Le voleur de voiture

19 Mai 2009

  L’homme était venu signaler le vol de sa voiture le matin. Il était furieux.
  « Rendez-vous compte ! fulminait-il, je sors ma voiture, je laisse la clé sur le contact le temps de refermer la porte de mon garage, et paf ! je vois ma voiture s’en aller ! et je cours derrière, mais vous pensez… première à droite, première à gauche et paf ! plus de voiture ! »
  Le flic qui avait pris sa plainte se mordait les lèvres pour ne pas lui demander s’il avait eu le temps de relever l’immatriculation, entre l’envie de faire un bon mot, et son doute qu’il y ait compatibilité entre son humour et l’état de rage du bonhomme qui menaçait à présent de commettre meurtres et actes de barbarie sur tous les habitants de son voisinage.
  Il se contenta de remplir une déclaration de vol, de lui indiquer les formalités à remplir auprès de son assurance, et surtout lui affirmer que sa voiture était désormais inscrite dans le fichier des véhicules volés, et qu’elle était dès à présent recherchée dans les environs. Et comme une patrouille était de passage, d’un air navré, il lui proposa qu’on le conduise jusqu’à la station de RER la plus proche pour qu’il puisse tout de même se rendre à son travail, ce qu’il accepta.
  En fin d’après-midi, l’homme fut convoqué au commissariat. Sa voiture avait été retrouvée. Elle était à Lyon.
  Le matin, le voleur avait rejoint l’autoroute du sud sans se faire repérer. Il avait franchi la zone de péage rapidement ; en pleine semaine et à cette heure-là, les embouteillages sont dans l’autre sens.

----

### À faire 1:
Recopiez sans rien changer le passage de l'histoire du voleur de voiture qui va de « Le flic qui » jusqu'à « de son voisinage. ».
### À faire 2:
Dans l'histoire du voleur de voiture, dans quelle ville a-t-on retrouvé la voiture ?

### Données source:
----

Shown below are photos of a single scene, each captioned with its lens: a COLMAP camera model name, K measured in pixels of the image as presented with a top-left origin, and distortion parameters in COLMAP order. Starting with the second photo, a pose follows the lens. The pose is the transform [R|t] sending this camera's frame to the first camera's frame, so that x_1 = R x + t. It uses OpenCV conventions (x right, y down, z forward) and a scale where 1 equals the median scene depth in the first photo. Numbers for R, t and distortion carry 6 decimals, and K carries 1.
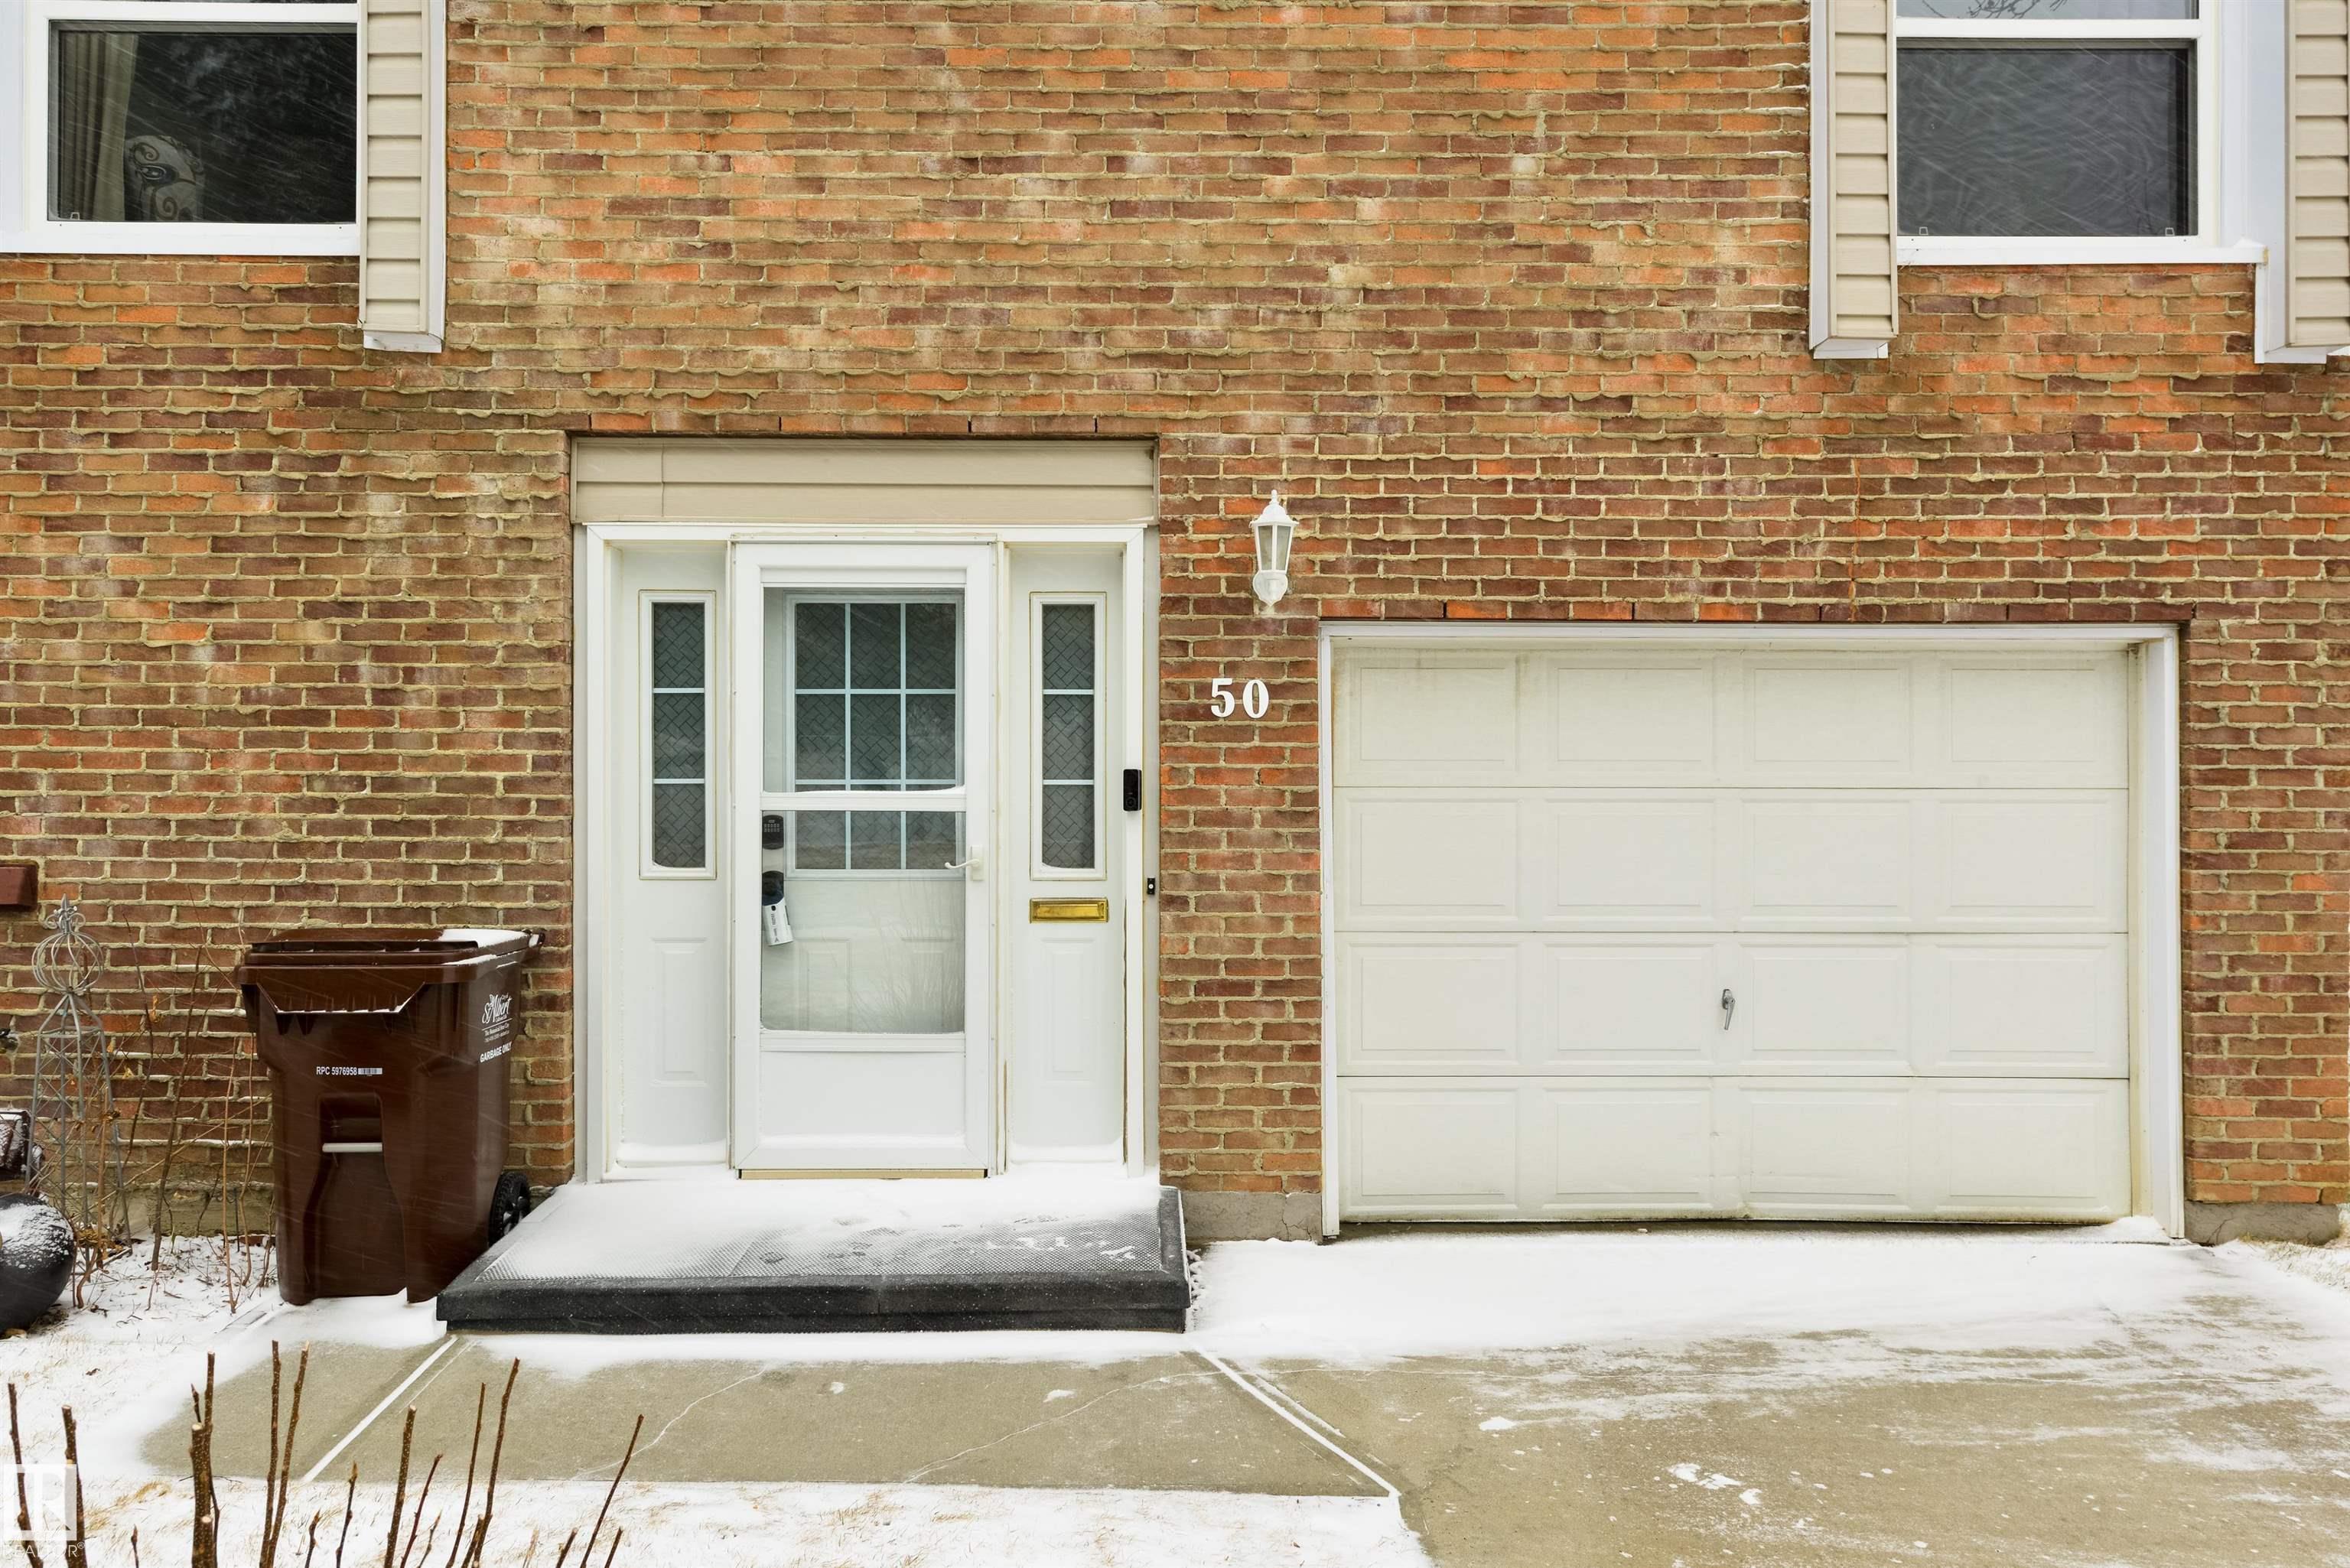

----

### Résultat attendu 1:
Le flic qui avait pris sa plainte se mordait les lèvres pour ne pas lui demander s’il avait eu le temps de relever l’immatriculation, entre l’envie de faire un bon mot, et son doute qu’il y ait compatibilité entre son humour et l’état de rage du bonhomme qui menaçait à présent de commettre meurtres et actes de barbarie sur tous les habitants de son voisinage.

### Résultat attendu 2:
À Lyon.